Diffusion and Reaction–Diffusion in Steady Flows at Large Péclet Numbers

Abstract

In many, if not most, geophysical flows molecular diffusion is formally negligible because its relative importance is measured by the inverse of a large Péclet number. This has motivated a number of studies, based in some way or another on various theoretical approaches to turbulence, where the assumed randomness of the turbulent flow plays the center role. If one adds to this complicated situation of the passive scalar the possibility of chemical reactions changing the chemical layout of the fluid, the number of unresolved issues increases dramatically. The chemistry is often such that, without flow, the reaction progresses by a front (the flame front in gaseous combustion) sweeping the system, across which the reaction takes place, from an unburnt (fresh) side to a burnt side.

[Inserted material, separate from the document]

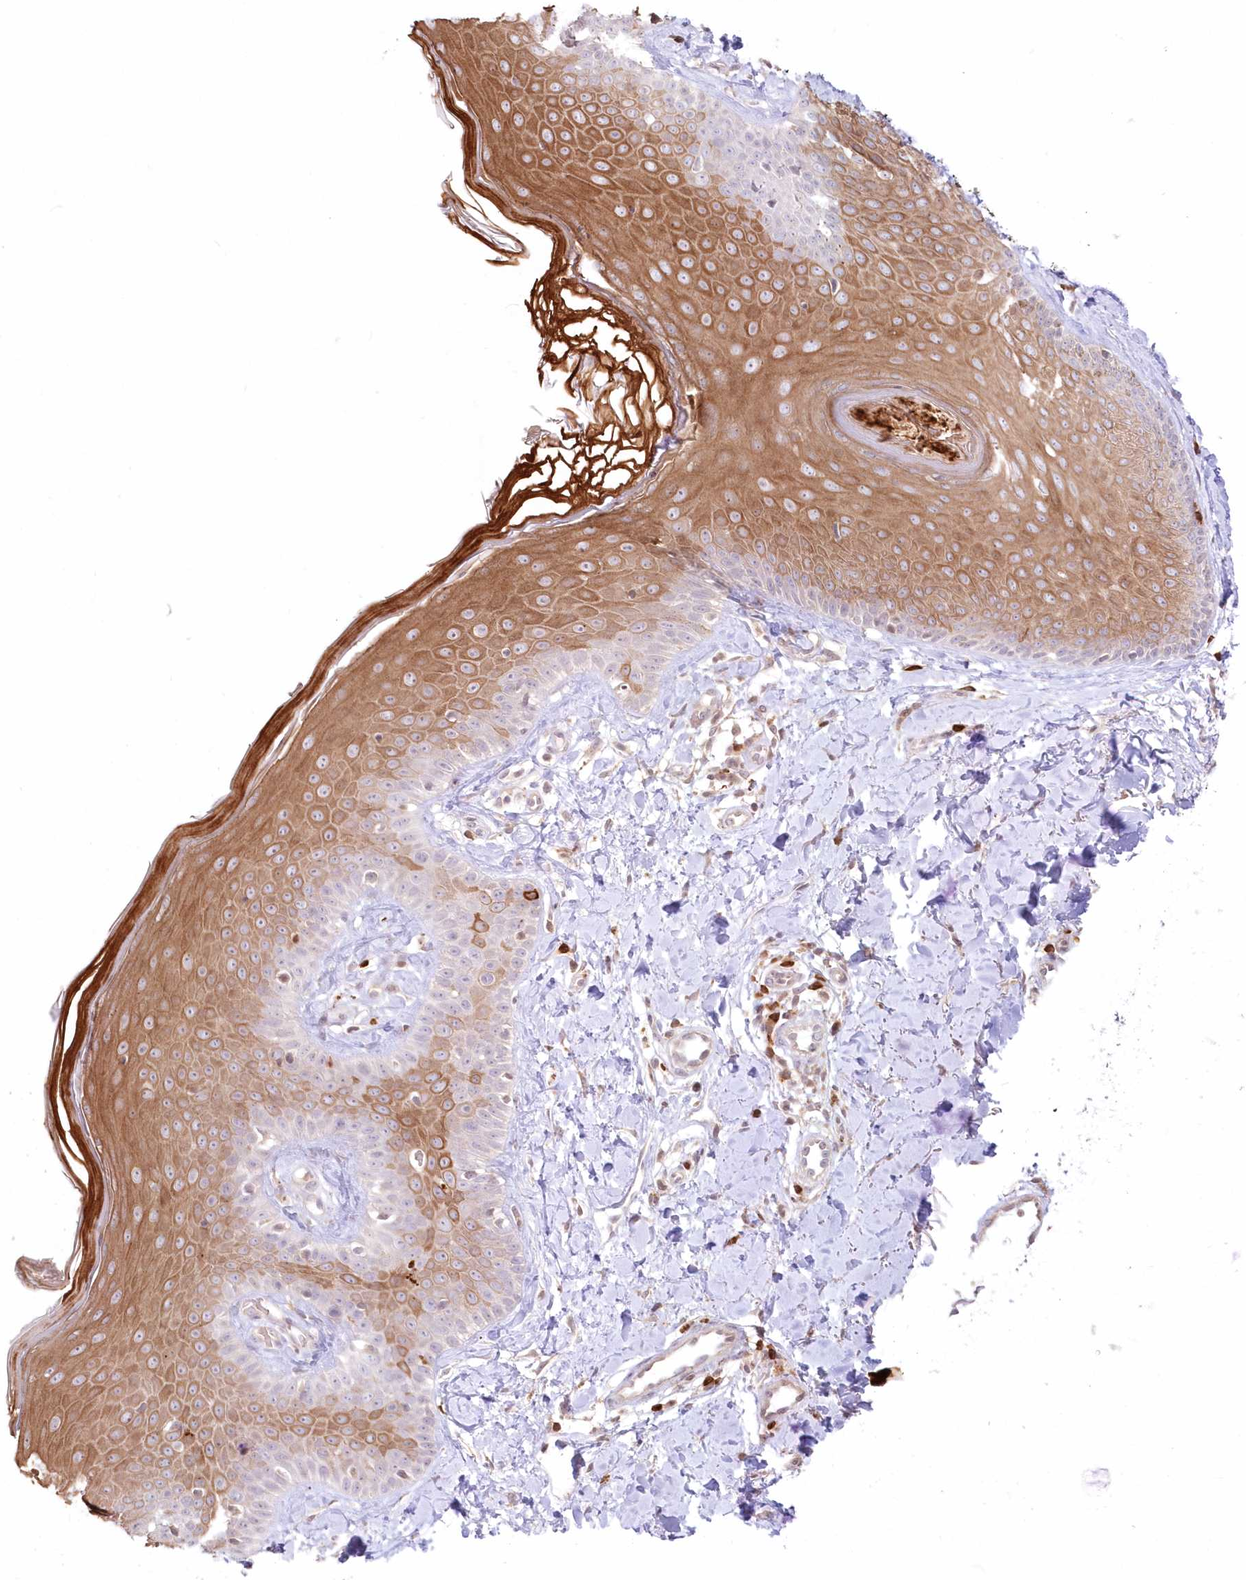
{"staining": {"intensity": "weak", "quantity": ">75%", "location": "cytoplasmic/membranous"}, "tissue": "skin", "cell_type": "Fibroblasts", "image_type": "normal", "snomed": [{"axis": "morphology", "description": "Normal tissue, NOS"}, {"axis": "topography", "description": "Skin"}], "caption": "A brown stain shows weak cytoplasmic/membranous staining of a protein in fibroblasts of unremarkable skin. Using DAB (brown) and hematoxylin (blue) stains, captured at high magnification using brightfield microscopy.", "gene": "MTMR3", "patient": {"sex": "male", "age": 52}}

I look at these problems in the case of steady flows made of rolls, as generated by Rayleigh–Bénard instability for instance, certainly an idealization of real turbulence, although it is not clear by how much. The propagation of the chemical reaction in this system depends first on the diffusion of a passive scalar, an interesting question in the limit of a large Péclet number in a flow without open flow lines. The main result there is that the effective diffusion is somewhere in between the molecular diffusion and the “turbulent" diffusion. Once chemical reactions are taken into account, that is when one considers the reaction–diffusion case, one finds that the front speed is the laminar propagation velocity (without flow) times the Péclet number to the power 1/4. I refine this last result and give the behavior of the prefactor in the Zel’dovich limit of a narrow reaction zone.